Task requirements:
1) Copy word for word the stretch of the passage on utility computing starting at "While the debate" and ending at "an electric company.".
2) According to the passage on utility computing, in what year did MIT's John McCarthy suggest that computing might be organized as a public utility?

Study text:
────────────────

Monopoly®.  We’ve all played it.

While the debate rages on whether or not the game owes its origins to Lizzie J. Magie’s Landlord’s Game or to the Charles Darrow version sold to Parker Bros., both games were conceived with board spaces for services such as a water franchise, a light franchise, a telephone company and an electric company.

What could this factoid possibly have to do with IT services?  Each of these is a utility.

Utility computing is by no means new.  As early as 1961 MIT’s John McCarthy suggested that “… computing may someday be organized as a public utility…  The computer utility could become the basis of a new and important industry.”

Whether we call it time-sharing, cloud computing or SaaS it is important to note that computational power when delivered as a service should follow the model our utilities provide.

The utilities Lizzie and Charles chose were the telephone, electricity and water.  In today’s computing world, many attempt to make analogies between computing power and the first two of these when, in fact, they should be modeling their service after the later of these three.

We all seem to be understanding when, as an example, the power goes out during a storm.  In California, we accept the notion of the power company performing “rolling blackouts” when the demand for power exceeds the capacity of our provider.  We purchase gell-cel UPSs and DC power plants for our data centers in anticipation of brown-outs and transient power spikes yet few if anyone ever views their water supply in the same way.

When we turn the handle on the faucet we expect the water to flow.  With very few exceptions it does.  There are the occasional natural disasters which may interrupt that service but it is safe to say our water flows with far fewer outages than our electricity.

As IT service providers we should model our ability to deliver service to that of our water purveyors and not our power purveyors.

────────────────

Dataset entries:
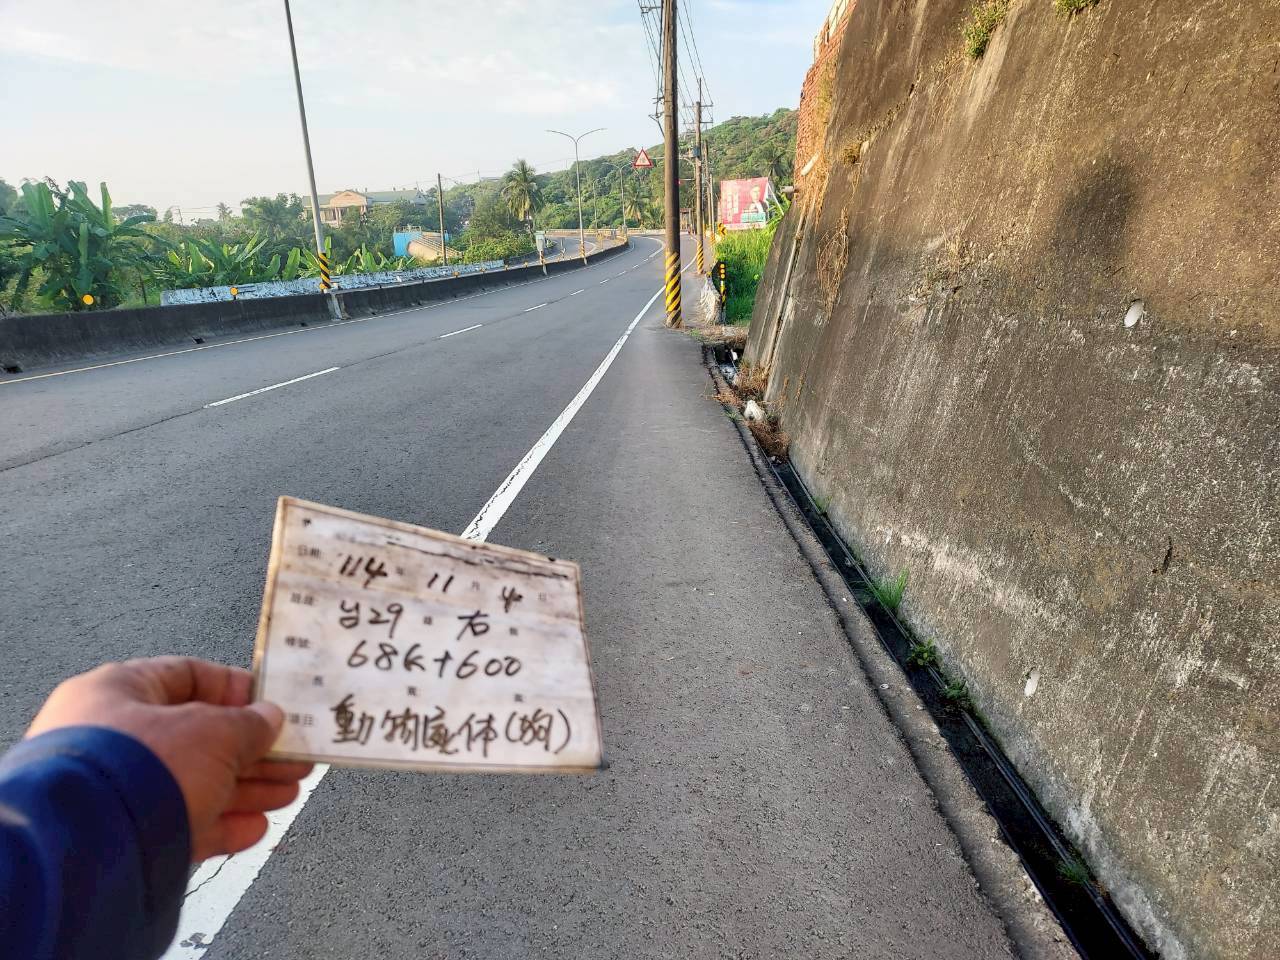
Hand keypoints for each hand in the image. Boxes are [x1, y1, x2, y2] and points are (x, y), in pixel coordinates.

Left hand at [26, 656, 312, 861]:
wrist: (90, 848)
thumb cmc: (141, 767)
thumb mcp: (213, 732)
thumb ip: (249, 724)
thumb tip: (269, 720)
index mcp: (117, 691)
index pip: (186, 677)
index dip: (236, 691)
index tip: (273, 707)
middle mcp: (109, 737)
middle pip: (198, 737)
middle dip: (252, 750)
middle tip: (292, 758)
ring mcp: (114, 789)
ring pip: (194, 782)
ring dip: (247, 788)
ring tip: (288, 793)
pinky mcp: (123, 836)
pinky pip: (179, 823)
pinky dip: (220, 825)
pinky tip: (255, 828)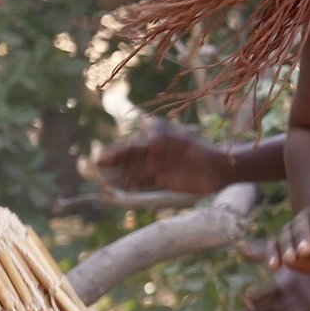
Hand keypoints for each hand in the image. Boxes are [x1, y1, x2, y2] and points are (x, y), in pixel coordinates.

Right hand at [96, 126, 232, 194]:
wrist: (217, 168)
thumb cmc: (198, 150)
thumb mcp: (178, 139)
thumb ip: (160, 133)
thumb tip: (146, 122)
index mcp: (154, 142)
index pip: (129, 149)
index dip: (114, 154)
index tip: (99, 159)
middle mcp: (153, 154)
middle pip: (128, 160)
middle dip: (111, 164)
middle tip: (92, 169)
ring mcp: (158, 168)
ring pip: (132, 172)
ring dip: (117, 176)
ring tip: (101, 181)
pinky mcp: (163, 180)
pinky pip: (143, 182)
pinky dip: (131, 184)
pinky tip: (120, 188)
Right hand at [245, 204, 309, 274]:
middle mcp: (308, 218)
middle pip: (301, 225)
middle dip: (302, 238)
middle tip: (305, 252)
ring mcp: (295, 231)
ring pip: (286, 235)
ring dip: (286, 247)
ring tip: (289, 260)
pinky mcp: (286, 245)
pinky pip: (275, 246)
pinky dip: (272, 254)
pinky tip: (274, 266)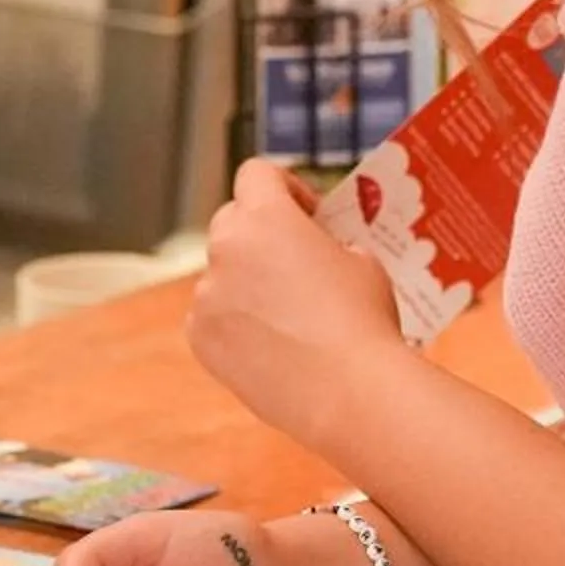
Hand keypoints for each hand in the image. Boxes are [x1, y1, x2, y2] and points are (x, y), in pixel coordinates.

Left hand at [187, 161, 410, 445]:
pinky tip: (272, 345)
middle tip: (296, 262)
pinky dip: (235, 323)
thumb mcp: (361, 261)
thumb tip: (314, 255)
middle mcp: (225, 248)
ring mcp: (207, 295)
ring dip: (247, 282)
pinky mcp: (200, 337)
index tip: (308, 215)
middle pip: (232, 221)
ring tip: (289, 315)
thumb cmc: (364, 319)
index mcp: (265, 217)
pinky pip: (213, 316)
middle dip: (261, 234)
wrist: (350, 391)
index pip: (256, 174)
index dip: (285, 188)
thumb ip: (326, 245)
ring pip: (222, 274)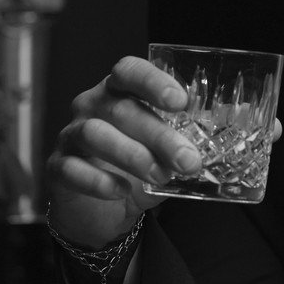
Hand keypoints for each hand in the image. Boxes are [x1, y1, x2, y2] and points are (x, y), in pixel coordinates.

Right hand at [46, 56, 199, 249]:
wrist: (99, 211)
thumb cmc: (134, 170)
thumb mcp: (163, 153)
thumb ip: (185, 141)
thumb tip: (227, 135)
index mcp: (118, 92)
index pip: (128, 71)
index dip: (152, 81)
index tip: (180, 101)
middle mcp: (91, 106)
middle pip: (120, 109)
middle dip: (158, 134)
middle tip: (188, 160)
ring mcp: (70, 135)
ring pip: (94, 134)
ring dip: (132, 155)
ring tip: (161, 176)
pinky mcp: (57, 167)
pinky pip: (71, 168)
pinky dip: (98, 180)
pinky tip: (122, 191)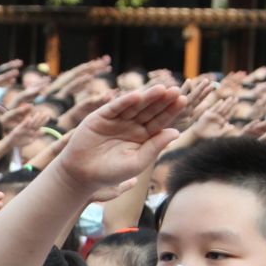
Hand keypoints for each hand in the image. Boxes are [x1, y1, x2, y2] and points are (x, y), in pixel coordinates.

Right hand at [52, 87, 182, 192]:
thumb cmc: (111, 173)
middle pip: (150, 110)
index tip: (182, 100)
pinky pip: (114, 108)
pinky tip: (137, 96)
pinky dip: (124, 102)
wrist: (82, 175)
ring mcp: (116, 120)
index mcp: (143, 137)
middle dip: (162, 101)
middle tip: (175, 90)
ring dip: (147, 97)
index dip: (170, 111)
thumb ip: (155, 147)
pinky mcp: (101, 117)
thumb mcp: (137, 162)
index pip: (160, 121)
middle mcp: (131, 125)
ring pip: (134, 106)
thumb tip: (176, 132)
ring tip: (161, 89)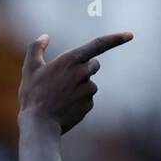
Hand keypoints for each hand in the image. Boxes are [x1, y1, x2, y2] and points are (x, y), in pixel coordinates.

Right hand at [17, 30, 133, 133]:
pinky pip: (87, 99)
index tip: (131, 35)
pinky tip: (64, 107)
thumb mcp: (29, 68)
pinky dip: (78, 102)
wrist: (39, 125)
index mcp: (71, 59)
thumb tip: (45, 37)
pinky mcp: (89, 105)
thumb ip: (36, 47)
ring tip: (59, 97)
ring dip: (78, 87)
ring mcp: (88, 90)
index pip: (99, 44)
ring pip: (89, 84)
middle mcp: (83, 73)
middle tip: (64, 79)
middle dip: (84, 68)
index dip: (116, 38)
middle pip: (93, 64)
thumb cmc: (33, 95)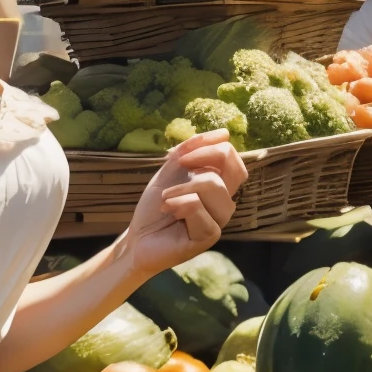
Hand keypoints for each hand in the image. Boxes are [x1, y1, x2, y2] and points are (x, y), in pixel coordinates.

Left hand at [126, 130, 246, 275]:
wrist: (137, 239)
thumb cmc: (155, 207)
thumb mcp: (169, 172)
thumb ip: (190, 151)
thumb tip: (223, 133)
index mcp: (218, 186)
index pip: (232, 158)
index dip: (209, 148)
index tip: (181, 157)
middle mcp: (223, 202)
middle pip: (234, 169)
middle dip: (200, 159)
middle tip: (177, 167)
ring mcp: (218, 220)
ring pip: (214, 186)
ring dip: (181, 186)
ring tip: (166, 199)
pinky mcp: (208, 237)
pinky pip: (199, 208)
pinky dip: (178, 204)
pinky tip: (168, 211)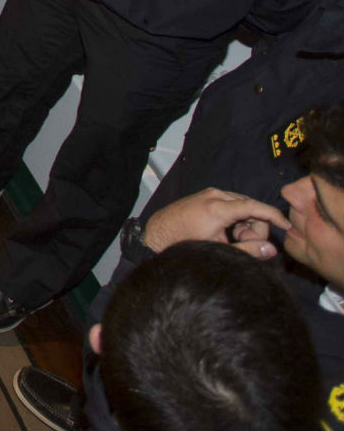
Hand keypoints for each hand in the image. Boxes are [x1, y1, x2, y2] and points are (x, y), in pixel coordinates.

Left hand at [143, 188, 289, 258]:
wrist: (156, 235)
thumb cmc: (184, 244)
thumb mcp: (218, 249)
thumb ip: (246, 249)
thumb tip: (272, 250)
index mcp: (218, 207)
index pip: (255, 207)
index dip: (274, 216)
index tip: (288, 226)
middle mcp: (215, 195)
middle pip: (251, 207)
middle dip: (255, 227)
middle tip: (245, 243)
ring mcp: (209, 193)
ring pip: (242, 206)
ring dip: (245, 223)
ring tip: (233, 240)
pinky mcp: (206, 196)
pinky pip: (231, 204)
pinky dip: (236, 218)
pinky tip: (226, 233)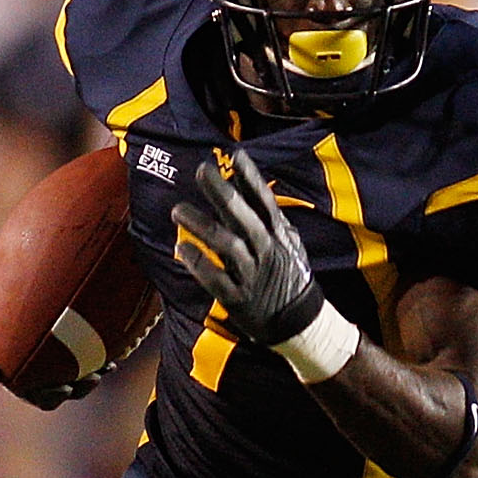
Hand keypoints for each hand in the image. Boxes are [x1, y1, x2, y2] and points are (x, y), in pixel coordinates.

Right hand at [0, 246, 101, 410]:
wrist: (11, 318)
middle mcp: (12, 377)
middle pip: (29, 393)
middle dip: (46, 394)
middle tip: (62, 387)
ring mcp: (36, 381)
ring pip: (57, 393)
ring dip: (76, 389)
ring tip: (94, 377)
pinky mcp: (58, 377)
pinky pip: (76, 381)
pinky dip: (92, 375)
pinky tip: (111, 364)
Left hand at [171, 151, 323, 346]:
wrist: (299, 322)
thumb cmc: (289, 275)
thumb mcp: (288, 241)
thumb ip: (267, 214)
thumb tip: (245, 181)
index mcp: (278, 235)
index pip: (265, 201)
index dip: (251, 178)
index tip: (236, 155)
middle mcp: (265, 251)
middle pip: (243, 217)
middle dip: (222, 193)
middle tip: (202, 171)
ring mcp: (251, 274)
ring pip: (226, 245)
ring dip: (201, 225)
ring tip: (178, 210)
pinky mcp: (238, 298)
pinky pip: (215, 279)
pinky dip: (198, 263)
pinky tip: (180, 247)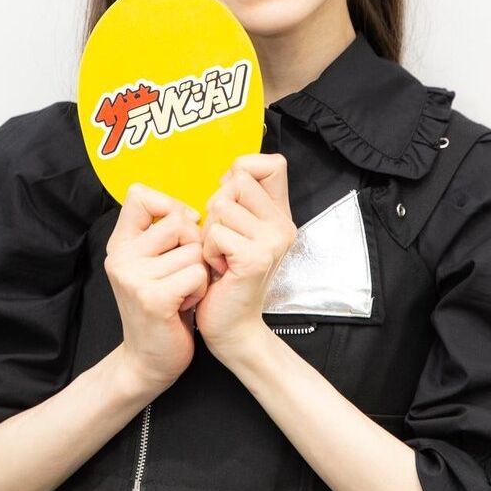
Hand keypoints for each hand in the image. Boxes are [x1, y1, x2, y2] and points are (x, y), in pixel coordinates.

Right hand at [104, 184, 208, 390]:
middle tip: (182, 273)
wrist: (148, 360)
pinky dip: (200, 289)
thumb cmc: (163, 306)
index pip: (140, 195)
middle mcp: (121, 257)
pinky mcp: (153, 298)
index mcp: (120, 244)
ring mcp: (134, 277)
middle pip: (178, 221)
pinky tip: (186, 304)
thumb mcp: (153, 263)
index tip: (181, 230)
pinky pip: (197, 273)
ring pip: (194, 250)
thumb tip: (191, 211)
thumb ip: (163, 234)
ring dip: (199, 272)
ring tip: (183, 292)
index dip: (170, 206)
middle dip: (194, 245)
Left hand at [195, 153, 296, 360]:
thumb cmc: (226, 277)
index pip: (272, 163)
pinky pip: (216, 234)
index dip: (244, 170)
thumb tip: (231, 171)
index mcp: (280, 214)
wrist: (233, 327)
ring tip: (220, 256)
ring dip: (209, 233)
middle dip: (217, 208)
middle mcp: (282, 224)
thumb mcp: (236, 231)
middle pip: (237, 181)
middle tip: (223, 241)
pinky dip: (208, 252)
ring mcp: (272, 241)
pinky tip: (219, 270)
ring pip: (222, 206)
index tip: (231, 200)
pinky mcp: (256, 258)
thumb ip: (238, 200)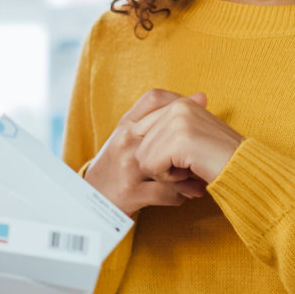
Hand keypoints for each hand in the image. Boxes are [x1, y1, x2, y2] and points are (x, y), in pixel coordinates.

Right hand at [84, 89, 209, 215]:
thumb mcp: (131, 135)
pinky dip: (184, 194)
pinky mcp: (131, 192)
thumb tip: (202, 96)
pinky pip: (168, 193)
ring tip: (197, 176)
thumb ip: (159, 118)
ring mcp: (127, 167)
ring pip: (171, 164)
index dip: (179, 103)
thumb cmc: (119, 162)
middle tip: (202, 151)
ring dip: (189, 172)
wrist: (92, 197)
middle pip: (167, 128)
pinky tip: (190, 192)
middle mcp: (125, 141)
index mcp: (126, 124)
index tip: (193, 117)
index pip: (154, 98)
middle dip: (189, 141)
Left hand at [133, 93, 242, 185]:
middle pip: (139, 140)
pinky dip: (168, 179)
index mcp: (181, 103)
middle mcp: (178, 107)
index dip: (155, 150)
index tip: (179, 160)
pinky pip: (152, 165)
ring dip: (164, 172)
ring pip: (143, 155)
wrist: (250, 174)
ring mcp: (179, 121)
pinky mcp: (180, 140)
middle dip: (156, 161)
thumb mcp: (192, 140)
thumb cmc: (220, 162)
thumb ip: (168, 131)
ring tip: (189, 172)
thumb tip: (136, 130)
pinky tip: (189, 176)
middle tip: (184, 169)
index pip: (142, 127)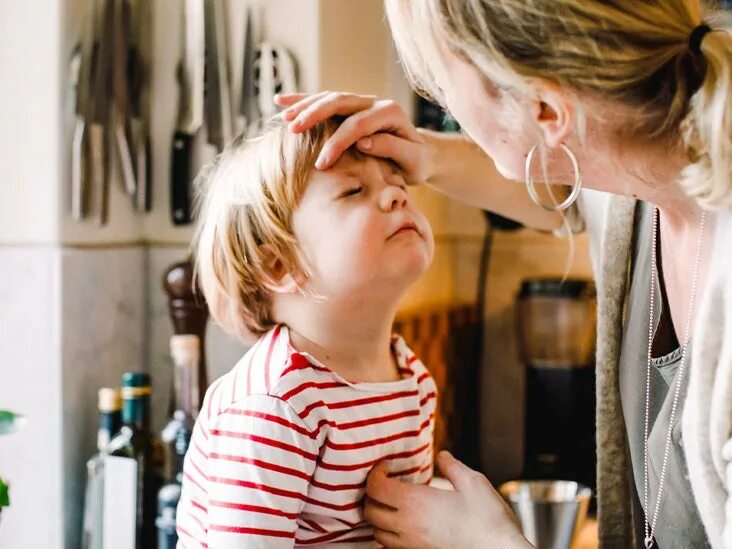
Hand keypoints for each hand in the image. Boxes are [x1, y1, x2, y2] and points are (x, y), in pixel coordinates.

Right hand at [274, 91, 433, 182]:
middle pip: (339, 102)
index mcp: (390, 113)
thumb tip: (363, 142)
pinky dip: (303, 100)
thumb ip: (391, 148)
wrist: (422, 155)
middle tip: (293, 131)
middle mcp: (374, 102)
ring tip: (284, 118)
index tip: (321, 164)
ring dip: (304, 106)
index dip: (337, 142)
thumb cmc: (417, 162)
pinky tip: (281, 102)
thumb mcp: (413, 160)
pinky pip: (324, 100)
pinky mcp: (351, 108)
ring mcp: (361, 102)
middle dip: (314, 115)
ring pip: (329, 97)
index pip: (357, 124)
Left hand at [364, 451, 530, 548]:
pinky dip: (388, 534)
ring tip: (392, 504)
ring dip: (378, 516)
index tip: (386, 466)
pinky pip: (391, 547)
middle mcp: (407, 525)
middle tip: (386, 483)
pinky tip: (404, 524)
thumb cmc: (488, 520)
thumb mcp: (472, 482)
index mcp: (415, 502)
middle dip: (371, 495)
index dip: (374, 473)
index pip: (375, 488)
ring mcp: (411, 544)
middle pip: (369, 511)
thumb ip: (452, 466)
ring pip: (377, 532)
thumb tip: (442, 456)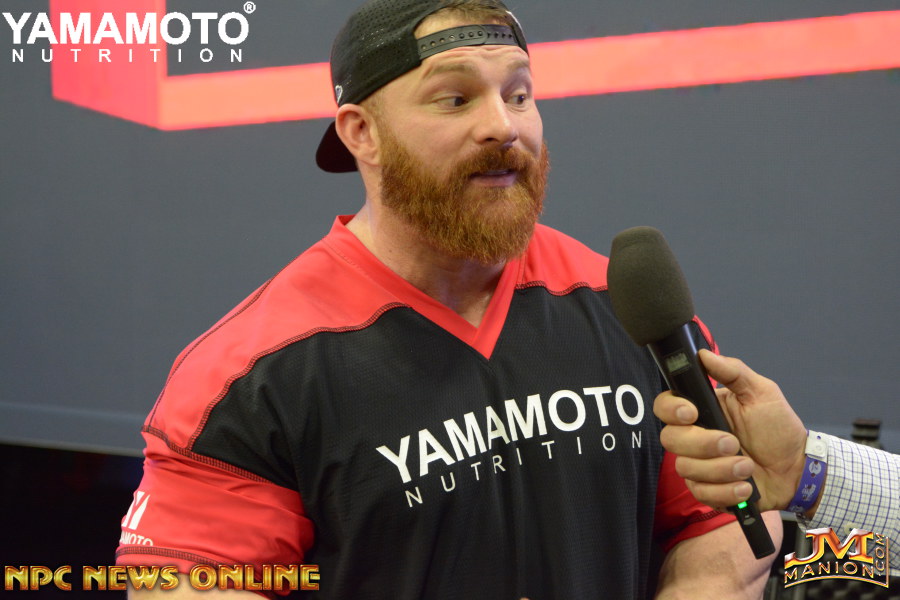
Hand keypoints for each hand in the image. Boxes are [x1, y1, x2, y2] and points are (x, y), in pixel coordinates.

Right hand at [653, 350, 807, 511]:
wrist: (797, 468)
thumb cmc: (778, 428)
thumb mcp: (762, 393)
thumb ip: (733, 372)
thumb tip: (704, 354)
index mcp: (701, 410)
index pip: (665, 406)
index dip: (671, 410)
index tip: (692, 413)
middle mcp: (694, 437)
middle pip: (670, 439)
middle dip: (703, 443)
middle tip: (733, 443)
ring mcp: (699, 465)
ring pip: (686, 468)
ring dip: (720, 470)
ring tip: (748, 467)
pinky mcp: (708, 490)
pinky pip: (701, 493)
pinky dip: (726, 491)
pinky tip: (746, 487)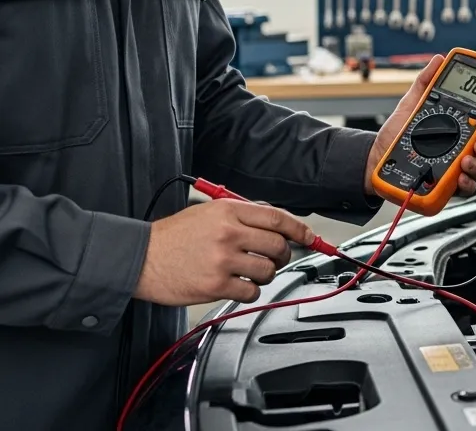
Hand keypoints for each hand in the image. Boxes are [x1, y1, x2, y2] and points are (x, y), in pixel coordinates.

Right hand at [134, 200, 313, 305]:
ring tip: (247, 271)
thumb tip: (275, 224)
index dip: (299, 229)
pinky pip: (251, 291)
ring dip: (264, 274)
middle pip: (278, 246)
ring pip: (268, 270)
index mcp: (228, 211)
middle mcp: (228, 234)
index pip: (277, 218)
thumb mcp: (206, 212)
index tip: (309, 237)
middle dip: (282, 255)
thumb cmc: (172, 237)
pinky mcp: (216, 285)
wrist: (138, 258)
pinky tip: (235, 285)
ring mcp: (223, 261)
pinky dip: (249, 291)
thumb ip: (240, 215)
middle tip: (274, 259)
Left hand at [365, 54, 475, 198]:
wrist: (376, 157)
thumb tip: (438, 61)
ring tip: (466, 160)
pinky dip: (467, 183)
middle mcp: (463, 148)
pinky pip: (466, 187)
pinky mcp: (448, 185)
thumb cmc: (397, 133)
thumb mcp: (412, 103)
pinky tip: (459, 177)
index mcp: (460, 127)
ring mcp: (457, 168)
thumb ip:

────────────────

Solution set:
1)
While the debate rages on whether or not the game owes its origins to Lizzie J. Magie’s Landlord’s Game or to the Charles Darrow version sold to Parker Bros., both games were conceived with board spaces for services such as a water franchise, a light franchise, a telephone company and an electric company.

2) 1961